**AIM**. Transcribe every one of the entries below without changing any character.

Recorded data:
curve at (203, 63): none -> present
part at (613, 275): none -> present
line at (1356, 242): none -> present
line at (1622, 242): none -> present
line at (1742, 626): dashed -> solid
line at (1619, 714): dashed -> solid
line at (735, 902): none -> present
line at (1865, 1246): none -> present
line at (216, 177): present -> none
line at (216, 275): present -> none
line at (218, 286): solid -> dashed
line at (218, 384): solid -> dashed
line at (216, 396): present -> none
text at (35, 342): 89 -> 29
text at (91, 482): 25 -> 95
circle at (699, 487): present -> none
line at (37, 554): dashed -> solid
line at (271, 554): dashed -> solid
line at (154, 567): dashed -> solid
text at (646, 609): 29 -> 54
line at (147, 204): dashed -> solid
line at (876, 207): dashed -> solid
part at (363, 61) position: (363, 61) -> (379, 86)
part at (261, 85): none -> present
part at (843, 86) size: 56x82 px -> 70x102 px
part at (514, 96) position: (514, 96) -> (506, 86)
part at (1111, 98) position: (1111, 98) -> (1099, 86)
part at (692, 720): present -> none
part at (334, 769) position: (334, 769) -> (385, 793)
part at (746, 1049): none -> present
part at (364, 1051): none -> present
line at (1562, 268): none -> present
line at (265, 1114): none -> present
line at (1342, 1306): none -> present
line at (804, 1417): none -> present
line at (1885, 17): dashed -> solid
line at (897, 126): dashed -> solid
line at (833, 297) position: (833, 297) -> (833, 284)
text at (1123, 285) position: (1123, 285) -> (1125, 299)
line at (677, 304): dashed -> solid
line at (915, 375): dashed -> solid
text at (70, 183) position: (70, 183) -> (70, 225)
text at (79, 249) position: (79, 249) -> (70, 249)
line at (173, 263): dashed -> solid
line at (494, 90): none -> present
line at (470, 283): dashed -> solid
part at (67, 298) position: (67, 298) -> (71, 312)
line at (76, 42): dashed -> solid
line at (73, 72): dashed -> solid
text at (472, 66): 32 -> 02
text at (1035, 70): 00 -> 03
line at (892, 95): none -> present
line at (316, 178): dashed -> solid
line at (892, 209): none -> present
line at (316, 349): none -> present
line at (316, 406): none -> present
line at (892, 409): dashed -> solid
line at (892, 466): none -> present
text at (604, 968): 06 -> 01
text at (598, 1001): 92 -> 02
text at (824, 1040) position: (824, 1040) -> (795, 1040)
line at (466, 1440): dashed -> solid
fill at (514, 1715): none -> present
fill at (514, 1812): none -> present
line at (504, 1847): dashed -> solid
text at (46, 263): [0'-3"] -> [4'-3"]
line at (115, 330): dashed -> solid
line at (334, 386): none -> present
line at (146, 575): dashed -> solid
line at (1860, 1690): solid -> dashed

**RESPONSE BELOW**.
curve at (203, 63): none -> present
part at (613, 275): none -> present
line at (1356, 242): none -> present
line at (1622, 242): none -> present
line at (1742, 626): dashed -> solid
line at (1619, 714): dashed -> solid
line at (735, 902): none -> present
line at (1865, 1246): none -> present
line at (216, 177): present -> none
line at (216, 275): present -> none
line at (218, 286): solid -> dashed
line at (218, 384): solid -> dashed
line at (216, 396): present -> none
text at (35, 342): 89 -> 29
text at (91, 482): 25 -> 95
circle at (699, 487): present -> none
line at (37, 554): dashed -> solid
line at (271, 554): dashed -> solid
line at (154, 567): dashed -> solid
text at (646, 609): 29 -> 54
line at (147, 204): dashed -> solid
line at (876, 207): dashed -> solid
part at (363, 61) position: (363, 61) -> (379, 86)
part at (261, 85): none -> present
part at (843, 86) size: 56x82 px -> 70x102 px
part at (514, 96) position: (514, 96) -> (506, 86)
part at (1111, 98) position: (1111, 98) -> (1099, 86)
part at (692, 720): present -> none
part at (334, 769) position: (334, 769) -> (385, 793)
part at (746, 1049): none -> present
part at (364, 1051): none -> present
line at (1562, 268): none -> present
line at (265, 1114): none -> present
line at (1342, 1306): none -> present
line at (804, 1417): none -> present
line at (1885, 17): dashed -> solid
line at (897, 126): dashed -> solid
line at (833, 297) position: (833, 297) -> (833, 284)
text at (1123, 285) position: (1123, 285) -> (1125, 299)
line at (677, 304): dashed -> solid
line at (915, 375): dashed -> solid
text at (70, 183) position: (70, 183) -> (70, 225)
text at (79, 249) position: (79, 249) -> (70, 249)
line at (173, 263): dashed -> solid
line at (494, 90): none -> present
line at (470, 283): dashed -> solid
part at (67, 298) position: (67, 298) -> (71, 312)
line at (76, 42): dashed -> solid
line at (73, 72): dashed -> solid
text at (472, 66): 32 -> 02
text at (1035, 70): 00 -> 03
line at (892, 95): none -> present
line at (316, 178): dashed -> solid
line at (892, 209): none -> present
line at (316, 349): none -> present
line at (316, 406): none -> present
line at (892, 409): dashed -> solid
line at (892, 466): none -> present
text at (604, 968): 06 -> 01
text at (598, 1001): 92 -> 02
text at (824, 1040) position: (824, 1040) -> (795, 1040)
line at (466, 1440): dashed -> solid
fill at (514, 1715): none -> present
fill at (514, 1812): none -> present
line at (504, 1847): dashed -> solid
text at (46, 263): [0'-3"] -> [4'-3"]
line at (115, 330): dashed -> solid
line at (334, 386): none -> present
line at (146, 575): dashed -> solid
line at (1860, 1690): solid -> dashed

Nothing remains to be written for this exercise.